Assigned task>
Please output, with no changes, the part of the data that begins with the line containing "Could you add" and continues through the end of the data.

(Camera intrinsics and pose data)
BEGIN

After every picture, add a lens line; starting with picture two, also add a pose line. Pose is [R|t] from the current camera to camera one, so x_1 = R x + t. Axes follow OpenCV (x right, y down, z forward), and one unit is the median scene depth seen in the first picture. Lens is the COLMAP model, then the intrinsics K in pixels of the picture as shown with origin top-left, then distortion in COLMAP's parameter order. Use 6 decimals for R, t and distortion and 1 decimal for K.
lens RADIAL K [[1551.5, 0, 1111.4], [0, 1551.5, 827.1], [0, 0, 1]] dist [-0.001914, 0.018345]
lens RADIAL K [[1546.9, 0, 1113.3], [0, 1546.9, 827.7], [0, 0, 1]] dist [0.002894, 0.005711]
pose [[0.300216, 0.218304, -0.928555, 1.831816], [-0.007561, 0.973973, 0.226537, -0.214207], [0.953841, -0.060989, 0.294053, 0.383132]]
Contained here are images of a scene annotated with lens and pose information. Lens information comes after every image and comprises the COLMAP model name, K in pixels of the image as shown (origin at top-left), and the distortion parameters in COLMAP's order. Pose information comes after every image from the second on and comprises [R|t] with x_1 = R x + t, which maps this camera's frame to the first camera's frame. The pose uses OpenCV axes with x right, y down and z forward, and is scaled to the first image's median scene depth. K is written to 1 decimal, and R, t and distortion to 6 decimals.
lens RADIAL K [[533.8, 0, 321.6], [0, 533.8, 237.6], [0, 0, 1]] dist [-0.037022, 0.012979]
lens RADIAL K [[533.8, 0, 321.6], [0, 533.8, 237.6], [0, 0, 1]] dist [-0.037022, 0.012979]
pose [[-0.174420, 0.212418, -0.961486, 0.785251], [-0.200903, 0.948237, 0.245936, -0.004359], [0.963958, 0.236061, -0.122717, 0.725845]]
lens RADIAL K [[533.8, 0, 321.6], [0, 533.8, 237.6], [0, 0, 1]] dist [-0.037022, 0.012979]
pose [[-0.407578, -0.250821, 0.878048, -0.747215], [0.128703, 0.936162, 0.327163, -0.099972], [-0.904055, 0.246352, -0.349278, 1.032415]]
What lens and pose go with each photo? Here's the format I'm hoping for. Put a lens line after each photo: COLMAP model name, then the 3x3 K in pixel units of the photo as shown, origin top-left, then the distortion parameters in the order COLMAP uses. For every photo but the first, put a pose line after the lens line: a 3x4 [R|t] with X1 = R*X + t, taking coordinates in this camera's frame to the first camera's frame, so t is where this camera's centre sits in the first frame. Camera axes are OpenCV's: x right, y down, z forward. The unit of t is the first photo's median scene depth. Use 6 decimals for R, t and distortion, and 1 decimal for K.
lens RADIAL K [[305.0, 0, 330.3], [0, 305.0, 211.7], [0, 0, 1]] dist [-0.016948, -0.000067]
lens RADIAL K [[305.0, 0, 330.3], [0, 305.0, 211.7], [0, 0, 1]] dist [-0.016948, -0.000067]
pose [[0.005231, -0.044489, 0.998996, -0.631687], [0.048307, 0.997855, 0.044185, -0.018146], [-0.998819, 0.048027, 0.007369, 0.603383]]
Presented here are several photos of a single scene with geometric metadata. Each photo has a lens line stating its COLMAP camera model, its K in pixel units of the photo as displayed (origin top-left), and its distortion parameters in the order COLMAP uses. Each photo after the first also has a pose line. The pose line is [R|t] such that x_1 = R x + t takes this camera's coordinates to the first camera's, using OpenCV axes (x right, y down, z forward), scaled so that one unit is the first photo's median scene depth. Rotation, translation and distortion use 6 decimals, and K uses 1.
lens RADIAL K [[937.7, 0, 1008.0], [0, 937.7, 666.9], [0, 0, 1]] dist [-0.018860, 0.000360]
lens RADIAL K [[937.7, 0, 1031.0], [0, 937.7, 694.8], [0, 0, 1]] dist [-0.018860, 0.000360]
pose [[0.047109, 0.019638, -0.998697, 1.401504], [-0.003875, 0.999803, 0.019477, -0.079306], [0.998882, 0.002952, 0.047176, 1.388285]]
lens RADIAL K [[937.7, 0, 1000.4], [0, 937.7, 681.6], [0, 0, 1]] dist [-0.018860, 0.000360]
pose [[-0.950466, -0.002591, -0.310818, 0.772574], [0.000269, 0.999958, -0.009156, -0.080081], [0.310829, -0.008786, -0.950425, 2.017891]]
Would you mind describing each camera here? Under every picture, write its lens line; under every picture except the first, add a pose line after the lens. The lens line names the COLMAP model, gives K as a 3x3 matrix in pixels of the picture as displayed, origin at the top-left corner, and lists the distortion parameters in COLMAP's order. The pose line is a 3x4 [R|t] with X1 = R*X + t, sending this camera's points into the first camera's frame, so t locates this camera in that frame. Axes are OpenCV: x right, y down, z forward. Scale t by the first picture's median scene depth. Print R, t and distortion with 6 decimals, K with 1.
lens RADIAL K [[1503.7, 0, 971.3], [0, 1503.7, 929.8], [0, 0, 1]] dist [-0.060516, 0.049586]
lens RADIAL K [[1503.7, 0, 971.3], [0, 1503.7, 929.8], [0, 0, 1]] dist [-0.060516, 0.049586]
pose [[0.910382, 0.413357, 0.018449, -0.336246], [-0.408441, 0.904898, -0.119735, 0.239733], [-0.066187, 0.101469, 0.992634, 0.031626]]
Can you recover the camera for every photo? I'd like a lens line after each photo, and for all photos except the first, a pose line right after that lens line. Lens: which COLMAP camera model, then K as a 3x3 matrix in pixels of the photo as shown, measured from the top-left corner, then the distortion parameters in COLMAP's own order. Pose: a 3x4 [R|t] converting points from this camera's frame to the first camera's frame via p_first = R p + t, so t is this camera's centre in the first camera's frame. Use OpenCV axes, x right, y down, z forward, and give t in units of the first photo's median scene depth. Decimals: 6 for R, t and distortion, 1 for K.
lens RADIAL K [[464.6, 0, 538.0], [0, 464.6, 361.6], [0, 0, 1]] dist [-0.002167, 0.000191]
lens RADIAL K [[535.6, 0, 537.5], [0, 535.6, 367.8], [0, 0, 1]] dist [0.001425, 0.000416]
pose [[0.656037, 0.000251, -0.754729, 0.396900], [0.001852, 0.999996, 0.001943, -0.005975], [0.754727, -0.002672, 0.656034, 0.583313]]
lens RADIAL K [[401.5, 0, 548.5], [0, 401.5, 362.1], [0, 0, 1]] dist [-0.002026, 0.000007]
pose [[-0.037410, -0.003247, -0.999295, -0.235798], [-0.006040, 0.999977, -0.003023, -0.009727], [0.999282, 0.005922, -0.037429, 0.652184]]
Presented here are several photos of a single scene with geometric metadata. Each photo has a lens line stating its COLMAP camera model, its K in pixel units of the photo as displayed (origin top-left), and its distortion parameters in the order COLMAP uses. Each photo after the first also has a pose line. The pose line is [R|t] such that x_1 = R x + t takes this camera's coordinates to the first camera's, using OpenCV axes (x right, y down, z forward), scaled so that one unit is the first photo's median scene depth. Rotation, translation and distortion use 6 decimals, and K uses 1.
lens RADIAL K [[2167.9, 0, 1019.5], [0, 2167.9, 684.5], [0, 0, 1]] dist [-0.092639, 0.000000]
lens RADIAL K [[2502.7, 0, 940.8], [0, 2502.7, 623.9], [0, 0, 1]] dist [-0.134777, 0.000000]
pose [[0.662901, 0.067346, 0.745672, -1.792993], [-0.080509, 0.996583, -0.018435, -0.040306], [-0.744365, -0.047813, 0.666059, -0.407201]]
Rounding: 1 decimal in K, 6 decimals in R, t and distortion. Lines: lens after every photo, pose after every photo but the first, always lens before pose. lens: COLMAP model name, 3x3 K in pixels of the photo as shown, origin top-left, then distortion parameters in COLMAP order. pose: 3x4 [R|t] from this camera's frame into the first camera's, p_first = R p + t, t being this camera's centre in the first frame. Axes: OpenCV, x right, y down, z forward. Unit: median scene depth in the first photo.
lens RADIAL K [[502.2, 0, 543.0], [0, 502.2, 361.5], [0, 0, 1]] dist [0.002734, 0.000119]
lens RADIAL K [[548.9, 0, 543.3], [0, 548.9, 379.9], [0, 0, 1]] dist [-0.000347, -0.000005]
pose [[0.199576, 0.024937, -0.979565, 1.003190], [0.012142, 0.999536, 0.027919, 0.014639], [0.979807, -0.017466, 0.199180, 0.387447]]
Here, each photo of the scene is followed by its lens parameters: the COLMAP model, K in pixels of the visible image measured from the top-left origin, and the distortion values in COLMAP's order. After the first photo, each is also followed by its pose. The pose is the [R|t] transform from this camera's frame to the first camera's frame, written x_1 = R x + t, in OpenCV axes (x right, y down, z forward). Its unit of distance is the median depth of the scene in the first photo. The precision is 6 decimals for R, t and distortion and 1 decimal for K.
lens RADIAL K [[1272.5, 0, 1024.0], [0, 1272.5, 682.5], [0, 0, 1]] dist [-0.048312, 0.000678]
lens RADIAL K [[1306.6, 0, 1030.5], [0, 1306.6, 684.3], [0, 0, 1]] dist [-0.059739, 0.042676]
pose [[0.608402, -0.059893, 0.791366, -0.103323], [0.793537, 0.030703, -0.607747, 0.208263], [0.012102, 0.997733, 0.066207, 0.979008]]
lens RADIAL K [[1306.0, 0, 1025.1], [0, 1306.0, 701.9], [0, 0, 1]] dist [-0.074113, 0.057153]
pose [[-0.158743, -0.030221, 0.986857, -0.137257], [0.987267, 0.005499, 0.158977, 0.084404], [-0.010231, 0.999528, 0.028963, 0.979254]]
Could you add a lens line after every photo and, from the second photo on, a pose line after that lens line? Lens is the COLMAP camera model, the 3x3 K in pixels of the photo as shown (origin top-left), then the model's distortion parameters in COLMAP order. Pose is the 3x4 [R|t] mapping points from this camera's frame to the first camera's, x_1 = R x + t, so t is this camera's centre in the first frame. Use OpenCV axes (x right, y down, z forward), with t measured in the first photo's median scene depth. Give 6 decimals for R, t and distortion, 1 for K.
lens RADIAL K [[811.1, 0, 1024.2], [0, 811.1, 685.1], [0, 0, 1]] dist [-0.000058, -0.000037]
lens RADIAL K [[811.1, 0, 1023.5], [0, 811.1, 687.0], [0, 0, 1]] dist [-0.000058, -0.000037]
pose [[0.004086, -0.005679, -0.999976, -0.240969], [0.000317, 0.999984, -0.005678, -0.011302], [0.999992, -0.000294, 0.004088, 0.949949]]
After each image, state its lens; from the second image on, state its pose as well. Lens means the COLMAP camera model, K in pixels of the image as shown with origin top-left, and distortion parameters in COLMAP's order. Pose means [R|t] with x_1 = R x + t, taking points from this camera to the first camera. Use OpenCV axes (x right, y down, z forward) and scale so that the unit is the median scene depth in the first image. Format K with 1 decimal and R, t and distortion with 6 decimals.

END

Task response>
Could you add a lens line after every photo and, from the second photo on, a pose line after that lens line? Lens is the COLMAP camera model, the 3x3 K in pixels of the photo as shown (origin top-left), then the model's distortion parameters in COLMAP order. Pose is the 3x4 [R|t] mapping points from this camera's frame to the first camera's, x_1 = R x + t, so t is this camera's centre in the first frame. Use OpenCV axes (x right, y down, z forward), with t measured in the first photo's median scene depth. Give 6 decimals for R, t and distortion, 1 for K.
lens RADIAL K [[811.1, 0, 1024.2], [0, 811.1, 685.1], [0, 0, 1]] dist [-0.000058, -0.000037]
lens RADIAL K [[811.1, 0, 1023.5], [0, 811.1, 687.0], [0, 0, 1]] dist [-0.000058, -0.000037]
pose [[0.004086, -0.005679, -0.999976, -0.240969], [0.000317, 0.999984, -0.005678, -0.011302], [0.999992, -0.000294, 0.004088, 0.949949]]
After each image, state its lens; from the second image on, state its pose as well. Lens means the COLMAP camera model, K in pixels of the image as shown with origin top-left, and distortion parameters in COLMAP's order. Pose means [R|t] with x_1 = R x + t, taking points from this camera to the first camera. Use OpenCV axes (x right, y down, z forward) and scale so that the unit is the median scene depth in the first image. Format K with 1 decimal and R, t and distortion with 6 decimals.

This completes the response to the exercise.